Search the entries below for "including". Report each line where it occurs.

(Dataset entries)
----
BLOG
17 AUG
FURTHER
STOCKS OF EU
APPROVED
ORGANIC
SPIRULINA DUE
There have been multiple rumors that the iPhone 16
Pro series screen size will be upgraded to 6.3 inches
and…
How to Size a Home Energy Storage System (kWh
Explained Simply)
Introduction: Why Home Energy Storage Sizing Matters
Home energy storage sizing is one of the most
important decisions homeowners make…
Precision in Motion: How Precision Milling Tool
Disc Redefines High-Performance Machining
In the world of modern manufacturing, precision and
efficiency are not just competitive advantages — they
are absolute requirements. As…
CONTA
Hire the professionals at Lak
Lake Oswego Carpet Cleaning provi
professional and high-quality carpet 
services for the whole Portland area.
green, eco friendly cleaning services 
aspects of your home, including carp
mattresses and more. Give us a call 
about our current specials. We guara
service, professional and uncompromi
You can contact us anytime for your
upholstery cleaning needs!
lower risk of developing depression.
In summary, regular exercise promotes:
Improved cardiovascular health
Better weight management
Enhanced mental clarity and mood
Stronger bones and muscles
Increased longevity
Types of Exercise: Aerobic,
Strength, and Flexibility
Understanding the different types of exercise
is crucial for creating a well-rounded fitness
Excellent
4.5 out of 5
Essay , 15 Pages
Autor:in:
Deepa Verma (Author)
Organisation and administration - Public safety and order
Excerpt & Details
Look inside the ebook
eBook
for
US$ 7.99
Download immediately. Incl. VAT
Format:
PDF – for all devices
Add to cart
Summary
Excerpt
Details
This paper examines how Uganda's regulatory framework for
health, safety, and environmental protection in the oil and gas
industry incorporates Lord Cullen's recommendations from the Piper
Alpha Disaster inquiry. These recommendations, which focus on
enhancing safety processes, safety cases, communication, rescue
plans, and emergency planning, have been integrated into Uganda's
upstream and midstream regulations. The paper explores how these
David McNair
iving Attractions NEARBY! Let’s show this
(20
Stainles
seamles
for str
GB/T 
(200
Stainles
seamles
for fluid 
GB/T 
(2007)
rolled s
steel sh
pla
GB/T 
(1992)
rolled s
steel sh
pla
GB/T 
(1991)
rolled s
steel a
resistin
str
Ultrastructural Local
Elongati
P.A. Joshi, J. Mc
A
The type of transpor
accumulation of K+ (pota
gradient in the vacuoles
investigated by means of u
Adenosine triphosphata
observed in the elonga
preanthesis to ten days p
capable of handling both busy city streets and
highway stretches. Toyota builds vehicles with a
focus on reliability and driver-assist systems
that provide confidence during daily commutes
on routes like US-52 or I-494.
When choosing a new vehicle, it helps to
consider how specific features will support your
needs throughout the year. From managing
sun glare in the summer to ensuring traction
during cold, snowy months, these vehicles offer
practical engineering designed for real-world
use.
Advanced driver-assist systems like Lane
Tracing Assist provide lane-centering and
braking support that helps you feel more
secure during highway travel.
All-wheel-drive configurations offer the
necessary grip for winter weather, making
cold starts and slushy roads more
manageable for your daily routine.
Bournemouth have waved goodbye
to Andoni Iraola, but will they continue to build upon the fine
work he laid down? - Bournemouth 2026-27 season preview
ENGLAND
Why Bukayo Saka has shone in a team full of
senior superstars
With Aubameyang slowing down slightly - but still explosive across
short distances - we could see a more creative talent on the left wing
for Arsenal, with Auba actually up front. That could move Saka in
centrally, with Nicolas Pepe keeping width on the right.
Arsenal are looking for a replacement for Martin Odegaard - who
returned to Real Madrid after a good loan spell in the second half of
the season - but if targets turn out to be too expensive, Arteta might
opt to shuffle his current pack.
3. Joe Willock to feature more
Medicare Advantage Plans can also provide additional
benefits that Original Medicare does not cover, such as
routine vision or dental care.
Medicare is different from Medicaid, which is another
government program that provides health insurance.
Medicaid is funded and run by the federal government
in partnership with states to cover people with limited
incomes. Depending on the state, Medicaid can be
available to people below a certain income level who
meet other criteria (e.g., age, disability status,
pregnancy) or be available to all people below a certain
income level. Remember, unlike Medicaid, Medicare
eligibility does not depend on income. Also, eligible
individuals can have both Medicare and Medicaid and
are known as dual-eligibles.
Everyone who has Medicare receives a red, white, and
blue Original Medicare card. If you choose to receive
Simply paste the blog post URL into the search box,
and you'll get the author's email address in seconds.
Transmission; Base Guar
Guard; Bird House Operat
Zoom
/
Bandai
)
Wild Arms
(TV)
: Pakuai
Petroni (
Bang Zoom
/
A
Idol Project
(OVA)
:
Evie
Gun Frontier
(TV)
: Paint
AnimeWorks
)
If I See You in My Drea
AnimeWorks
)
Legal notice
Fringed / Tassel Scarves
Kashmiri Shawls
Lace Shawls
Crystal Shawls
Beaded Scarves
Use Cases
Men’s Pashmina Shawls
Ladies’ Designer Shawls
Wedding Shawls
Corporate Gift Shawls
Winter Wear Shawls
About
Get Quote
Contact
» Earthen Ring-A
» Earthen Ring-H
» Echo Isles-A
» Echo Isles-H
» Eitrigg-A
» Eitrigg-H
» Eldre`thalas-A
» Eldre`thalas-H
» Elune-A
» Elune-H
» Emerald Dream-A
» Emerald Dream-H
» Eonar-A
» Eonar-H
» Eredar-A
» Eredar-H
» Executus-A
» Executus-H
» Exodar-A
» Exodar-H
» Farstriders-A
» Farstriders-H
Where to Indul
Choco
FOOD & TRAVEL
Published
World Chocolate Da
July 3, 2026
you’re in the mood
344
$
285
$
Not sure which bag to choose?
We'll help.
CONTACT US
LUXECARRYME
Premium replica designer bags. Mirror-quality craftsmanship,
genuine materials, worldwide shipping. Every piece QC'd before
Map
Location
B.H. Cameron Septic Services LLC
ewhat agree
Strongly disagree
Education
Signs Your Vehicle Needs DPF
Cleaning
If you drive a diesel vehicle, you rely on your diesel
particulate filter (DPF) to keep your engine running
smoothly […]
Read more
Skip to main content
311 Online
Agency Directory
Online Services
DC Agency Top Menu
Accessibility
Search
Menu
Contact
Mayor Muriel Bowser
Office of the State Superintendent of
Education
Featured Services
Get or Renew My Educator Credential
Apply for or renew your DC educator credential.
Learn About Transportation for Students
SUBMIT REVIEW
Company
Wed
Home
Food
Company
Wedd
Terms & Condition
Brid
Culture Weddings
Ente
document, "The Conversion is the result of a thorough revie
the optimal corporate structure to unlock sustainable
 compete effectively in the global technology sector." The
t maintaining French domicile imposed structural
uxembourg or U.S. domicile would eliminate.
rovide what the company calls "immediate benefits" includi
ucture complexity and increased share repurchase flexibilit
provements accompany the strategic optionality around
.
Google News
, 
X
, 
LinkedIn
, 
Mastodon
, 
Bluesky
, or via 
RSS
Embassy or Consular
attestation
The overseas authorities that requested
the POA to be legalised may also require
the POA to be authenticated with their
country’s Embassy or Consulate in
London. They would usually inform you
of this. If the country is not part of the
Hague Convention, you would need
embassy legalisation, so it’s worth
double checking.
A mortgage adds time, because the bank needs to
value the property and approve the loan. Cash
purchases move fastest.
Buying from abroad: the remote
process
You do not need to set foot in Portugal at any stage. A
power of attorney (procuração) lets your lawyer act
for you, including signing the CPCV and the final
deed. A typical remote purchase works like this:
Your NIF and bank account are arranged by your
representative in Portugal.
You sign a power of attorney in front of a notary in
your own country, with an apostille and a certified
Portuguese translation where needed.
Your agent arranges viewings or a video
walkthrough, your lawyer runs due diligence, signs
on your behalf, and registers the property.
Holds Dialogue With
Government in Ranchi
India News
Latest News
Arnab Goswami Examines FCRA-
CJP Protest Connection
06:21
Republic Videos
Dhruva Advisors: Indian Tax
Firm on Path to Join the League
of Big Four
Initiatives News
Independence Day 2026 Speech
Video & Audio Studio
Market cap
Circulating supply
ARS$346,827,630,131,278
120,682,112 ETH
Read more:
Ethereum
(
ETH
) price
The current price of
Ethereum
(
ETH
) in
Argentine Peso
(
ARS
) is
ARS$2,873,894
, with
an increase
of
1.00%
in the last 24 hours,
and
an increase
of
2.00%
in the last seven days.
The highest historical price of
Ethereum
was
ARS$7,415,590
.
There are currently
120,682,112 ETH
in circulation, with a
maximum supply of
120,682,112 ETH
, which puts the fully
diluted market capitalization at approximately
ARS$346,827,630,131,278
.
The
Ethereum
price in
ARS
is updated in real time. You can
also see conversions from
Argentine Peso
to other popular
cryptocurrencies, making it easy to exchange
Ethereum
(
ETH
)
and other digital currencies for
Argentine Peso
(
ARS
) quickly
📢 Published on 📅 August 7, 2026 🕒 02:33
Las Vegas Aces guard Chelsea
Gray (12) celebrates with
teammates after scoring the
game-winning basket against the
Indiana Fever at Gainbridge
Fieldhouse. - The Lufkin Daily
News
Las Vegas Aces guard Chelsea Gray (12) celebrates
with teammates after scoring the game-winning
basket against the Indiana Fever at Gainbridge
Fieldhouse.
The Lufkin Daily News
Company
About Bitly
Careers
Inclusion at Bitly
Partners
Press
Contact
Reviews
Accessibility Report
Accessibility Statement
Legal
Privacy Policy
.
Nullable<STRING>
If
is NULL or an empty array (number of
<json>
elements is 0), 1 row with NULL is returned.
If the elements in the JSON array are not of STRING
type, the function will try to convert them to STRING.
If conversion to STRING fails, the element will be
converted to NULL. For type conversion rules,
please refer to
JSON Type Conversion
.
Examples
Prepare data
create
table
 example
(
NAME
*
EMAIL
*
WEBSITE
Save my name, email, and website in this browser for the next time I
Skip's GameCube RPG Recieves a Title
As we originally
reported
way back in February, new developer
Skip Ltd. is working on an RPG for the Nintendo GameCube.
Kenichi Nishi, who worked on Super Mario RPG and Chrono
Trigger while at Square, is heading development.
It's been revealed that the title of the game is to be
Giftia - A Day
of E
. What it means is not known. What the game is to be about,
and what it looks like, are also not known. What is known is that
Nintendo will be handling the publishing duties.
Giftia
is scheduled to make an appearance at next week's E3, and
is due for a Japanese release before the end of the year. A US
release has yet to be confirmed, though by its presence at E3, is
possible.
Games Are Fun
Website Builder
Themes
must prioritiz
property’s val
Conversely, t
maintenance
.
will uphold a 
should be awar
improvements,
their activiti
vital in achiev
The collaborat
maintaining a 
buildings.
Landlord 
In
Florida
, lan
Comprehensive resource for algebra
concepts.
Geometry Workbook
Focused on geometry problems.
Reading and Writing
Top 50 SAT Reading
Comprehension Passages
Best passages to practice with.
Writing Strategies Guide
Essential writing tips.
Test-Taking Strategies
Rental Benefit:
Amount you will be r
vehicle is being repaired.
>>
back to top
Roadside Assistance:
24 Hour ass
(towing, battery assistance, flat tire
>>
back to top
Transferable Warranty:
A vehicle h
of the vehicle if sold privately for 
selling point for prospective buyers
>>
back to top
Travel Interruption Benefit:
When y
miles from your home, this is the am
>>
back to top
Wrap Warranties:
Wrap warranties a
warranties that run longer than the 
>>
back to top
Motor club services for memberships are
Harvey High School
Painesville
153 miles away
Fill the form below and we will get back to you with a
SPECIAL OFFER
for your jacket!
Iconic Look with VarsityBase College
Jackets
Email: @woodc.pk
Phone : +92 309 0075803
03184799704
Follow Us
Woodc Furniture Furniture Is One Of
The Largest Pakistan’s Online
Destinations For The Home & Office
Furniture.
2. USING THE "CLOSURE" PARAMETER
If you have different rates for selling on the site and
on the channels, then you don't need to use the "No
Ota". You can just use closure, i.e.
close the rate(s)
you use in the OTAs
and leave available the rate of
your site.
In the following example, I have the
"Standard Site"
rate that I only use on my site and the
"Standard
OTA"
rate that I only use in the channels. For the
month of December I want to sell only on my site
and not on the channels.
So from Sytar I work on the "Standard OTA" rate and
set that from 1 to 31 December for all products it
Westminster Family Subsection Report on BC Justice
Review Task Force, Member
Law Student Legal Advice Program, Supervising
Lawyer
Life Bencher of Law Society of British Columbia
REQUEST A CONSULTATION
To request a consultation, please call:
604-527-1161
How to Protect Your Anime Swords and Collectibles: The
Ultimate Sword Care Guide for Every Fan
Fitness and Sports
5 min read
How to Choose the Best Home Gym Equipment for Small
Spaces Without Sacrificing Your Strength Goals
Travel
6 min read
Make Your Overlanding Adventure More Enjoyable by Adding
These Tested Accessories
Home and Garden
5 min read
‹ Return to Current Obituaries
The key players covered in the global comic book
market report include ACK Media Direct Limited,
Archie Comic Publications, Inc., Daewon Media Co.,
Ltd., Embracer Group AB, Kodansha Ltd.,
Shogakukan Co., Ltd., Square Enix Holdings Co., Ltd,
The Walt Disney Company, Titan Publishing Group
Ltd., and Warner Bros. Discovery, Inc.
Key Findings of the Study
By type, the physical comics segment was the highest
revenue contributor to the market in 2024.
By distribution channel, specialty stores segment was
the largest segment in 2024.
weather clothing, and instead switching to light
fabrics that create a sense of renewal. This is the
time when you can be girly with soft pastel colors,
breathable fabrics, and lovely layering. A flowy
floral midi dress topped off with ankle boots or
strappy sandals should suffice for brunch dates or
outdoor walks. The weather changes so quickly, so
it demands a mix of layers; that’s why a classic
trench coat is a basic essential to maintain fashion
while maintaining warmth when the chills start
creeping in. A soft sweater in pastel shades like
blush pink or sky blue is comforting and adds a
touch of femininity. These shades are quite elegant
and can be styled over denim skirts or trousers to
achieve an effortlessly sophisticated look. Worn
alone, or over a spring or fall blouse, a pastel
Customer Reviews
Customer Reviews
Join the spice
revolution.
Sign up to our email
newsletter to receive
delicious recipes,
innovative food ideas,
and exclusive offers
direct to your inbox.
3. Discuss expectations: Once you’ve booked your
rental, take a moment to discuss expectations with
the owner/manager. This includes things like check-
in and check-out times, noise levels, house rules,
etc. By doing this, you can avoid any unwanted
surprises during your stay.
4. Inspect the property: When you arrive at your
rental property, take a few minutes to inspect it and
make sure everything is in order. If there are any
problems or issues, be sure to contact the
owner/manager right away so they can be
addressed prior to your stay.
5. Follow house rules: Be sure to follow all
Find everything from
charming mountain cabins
----
** Solution **
aspects of your home, including carp
for you, including signing the CPCV and the final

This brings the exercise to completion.